Meerkats are an important link in the food web because they provide food for predators. They also take many invertebrates, acting as a control on their own prey populations. Meerkat play closely mirrors real fighting but play doesn’t improve individual fighting skills. When a group feels like they are under attack they will stand together and act fiercely to scare the predator away. They could also dig quickly to stir up dust so they can hide. Like I previously stated in the habitat section, meerkats live with African ground squirrels or yellow mongoose in their burrows. This relationship is mutualistic because they can help each other dig burrows. Meerkats biggest predator would be raptorial birds. Meerkats have a matriarchal society which means that the mother is dominantly in charge. Also, female meerkats tend to be slightly larger than the male meerkats. Meerkat mobs spend their time grooming and playing together to keep the family as a tight unit. Meerkats are very territorial and will fight to defend their home from other meerkat mobs. To show this meerkat mobs have scent pouches and will rub these pouches on rocks and plants to mark their territory. Meerkat are food sources to eagles, hawks, snakes, and jackals. Meerkats eat many different types of insets, eggs, vegetable matter, and sometimes small mammals like rodents.

Facts

  • The Honolulu Zoo keeps only male meerkats so that there is no possibility of escaped animals establishing a breeding population, which could cause serious damage to the natural ecosystem.

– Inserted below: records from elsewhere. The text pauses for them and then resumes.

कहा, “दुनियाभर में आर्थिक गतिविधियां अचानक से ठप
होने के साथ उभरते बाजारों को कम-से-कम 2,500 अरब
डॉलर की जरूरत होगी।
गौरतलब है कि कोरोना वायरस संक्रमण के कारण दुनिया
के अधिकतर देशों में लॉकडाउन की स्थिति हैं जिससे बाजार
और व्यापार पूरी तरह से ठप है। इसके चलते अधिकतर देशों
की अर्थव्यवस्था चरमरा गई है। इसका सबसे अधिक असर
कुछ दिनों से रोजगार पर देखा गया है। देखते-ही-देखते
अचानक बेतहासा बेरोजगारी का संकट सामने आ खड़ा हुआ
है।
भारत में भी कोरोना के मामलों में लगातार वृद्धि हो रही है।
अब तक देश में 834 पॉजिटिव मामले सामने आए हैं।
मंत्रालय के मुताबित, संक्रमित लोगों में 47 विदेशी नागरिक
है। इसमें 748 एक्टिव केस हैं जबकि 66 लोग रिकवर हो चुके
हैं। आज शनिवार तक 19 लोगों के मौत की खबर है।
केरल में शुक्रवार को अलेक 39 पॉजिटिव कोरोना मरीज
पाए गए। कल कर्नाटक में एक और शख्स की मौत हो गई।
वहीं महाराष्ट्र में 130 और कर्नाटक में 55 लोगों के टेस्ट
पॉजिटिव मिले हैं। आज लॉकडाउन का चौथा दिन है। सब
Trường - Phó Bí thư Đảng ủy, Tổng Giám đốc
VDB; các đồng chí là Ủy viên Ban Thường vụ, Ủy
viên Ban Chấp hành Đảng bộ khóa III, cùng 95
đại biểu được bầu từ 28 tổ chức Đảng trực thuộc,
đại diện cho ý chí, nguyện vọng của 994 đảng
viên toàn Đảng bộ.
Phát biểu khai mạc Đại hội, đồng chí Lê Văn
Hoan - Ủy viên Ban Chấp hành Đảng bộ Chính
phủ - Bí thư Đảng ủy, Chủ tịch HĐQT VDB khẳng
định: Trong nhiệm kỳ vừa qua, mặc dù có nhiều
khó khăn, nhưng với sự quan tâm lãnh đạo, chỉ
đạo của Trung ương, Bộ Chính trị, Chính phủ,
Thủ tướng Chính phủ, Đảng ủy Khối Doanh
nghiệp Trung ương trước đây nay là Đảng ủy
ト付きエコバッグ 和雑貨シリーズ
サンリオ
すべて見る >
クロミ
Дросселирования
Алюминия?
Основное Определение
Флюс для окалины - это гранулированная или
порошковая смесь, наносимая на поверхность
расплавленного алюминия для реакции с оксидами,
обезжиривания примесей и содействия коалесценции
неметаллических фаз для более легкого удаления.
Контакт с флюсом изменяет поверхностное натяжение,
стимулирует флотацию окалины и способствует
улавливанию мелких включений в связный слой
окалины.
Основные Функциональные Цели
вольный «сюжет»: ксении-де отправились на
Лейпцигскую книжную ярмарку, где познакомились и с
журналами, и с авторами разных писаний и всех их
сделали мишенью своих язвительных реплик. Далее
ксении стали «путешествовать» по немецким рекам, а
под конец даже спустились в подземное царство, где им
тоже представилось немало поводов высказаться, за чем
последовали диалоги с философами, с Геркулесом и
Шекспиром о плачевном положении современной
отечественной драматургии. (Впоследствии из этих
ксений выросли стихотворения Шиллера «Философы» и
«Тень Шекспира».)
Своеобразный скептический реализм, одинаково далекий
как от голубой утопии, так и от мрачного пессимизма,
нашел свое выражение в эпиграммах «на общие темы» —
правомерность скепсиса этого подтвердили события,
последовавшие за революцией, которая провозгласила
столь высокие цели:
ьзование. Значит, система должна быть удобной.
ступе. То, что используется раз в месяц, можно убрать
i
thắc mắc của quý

  • A very keen sense of smell enables meerkats to locate prey, which they will dig out, using their long-clawed forefeet.
  • A meerkat can move 50 times its body weight of sand and dig 400 holes in just half a day.
  • The black patches around a meerkat’s eyes help protect it against the sun’s constant glare, rather like sunglasses for a human.
  • Able to survive drinking no water, meerkats get the necessary moisture from eating tubers and roots, as well as fruit like tsama melons.
  • When standing erect, a meerkat will balance on its long, stiff tail, using it as a kickstand for a bicycle.
  • In the Disney film The Lion King, Timon was a meerkat.
  • Young meerkats are so afraid of birds that airplanes will scare them into their burrows.
  • As adaptations to living in a sandy habitat, meerkats are able to close their ears so that sand will stay out, and they also have a third eyelid that protects their eyes.